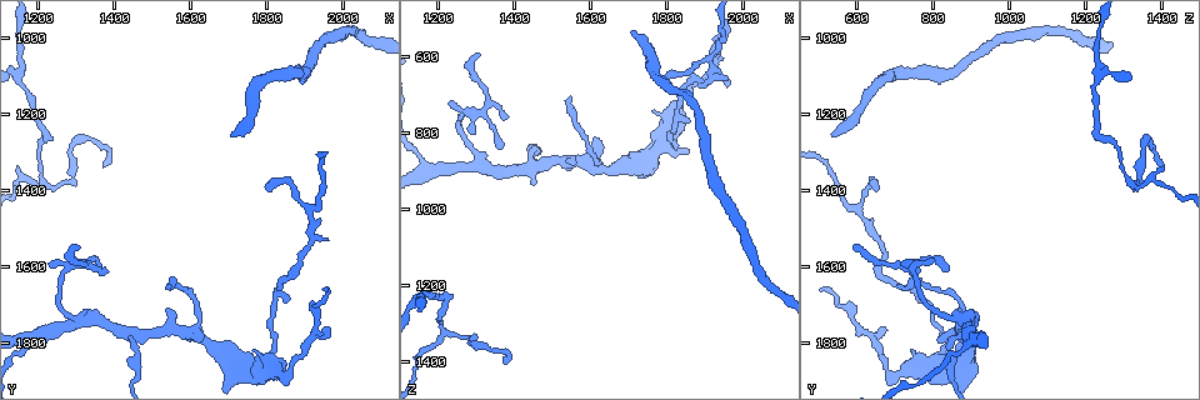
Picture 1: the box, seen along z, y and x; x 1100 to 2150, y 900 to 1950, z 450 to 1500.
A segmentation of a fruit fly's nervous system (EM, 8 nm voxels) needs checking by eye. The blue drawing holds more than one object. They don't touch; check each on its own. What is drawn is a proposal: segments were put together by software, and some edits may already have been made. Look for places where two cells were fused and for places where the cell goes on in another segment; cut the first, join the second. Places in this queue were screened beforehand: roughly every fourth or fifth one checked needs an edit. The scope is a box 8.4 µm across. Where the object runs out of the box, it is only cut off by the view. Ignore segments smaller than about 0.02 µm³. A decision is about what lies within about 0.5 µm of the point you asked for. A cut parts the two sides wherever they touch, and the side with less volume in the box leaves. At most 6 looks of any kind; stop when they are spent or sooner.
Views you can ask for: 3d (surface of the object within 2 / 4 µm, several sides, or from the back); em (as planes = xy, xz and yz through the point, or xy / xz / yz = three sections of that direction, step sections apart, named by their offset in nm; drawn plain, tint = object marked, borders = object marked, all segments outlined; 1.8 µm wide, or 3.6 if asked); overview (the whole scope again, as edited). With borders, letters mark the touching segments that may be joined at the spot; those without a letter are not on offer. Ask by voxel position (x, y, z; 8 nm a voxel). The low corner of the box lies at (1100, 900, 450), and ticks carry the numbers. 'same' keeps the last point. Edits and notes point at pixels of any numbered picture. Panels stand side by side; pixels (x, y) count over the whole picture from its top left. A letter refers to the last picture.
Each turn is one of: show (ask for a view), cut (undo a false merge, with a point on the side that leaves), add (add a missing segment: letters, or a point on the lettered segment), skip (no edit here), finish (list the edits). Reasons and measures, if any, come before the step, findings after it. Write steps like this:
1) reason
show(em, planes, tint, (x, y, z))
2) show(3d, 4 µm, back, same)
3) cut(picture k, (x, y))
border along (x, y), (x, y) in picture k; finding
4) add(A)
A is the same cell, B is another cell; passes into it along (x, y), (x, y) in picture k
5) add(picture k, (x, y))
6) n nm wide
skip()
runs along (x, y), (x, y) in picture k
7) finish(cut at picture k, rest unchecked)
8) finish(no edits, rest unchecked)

tapers out
show(em, 3.6 µm, planes, borders, (1705, 1255, 535))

------------------------------------------------------------------------

▶ Task item
Print exactly the stretch of lines beginning with the one that holds "7) finish(cut at picture k, rest unchecked)" and ending at the last line above.

▶ Response
7) finish(cut at picture k, rest unchecked)
8) finish(no edits, rest unchecked)

tapers out
show(em, 3.6 µm, planes, borders, (1705, 1255, 535))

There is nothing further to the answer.